*** Opening Text under study ***
Giter Site home page Giter Site logo

figaro's Introduction

FIGARO: Generating Symbolic Music with Fine-Grained Artistic Control

Listen to the samples on Soundcloud.

Paper: https://openreview.net/forum?id=NyR8OZFHw6i

Colab Demo: https://colab.research.google.com/drive/1UAKFkbPQTfkYMq1GxXfGZOJXOXU_svo6


Getting started

Prerequisites:

  • Python 3.9
  • Conda

Setup

  1. Clone this repository to your disk
  2. Install required packages (see requirements.txt). With venv:
python3 -m venv .venv
source .venv/bin/activate
pip install -r requirements.txt

Preparing the Data

To train models and to generate new samples, we use the Lakh MIDI dataset (altough any collection of MIDI files can be used).

  1. Download (size: 1.6GB) and extract the archive file:
wget http://hog.ee.columbia.edu/craffel/lmd/lmd_full.tar.gz
tar -xzf lmd_full.tar.gz
  1. You may wish to remove the archive file now: rm lmd_full.tar.gz

Download Pre-Trained Models

If you don't wish to train your own models, you can download our pre-trained models.

  1. Download (size: 2.3GB) and extract the archive file:
wget -O checkpoints.zip https://polybox.ethz.ch/index.php/s/a0HUHzKuPPefWkW/download
unzip checkpoints.zip
  1. You may wish to remove the archive file now: rm checkpoints.zip

Training

Training arguments such as model type, batch size, model params are passed to the training scripts via environment variables.
*** Closing Text under study ***
*** Opening Recorded data ***
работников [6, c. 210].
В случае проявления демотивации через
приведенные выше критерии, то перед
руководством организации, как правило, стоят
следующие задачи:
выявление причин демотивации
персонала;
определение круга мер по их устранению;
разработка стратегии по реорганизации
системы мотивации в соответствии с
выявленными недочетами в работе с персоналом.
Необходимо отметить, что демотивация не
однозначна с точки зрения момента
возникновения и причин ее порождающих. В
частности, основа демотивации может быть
*** Closing Recorded data ***
[Task item] Copy everything in the FIGARO introduction from "To train models" down to "our pre-trained models.", word for word.

[Answer]
To train models and to generate new samples, we use the Lakh MIDI dataset (altough any collection of MIDI files can be used).

  1. Download (size: 1.6GB) and extract the archive file:
wget http://hog.ee.columbia.edu/craffel/lmd/lmd_full.tar.gz
tar -xzf lmd_full.tar.gz
  1. You may wish to remove the archive file now: rm lmd_full.tar.gz

Download Pre-Trained Models

If you don't wish to train your own models, you can download our pre-trained models.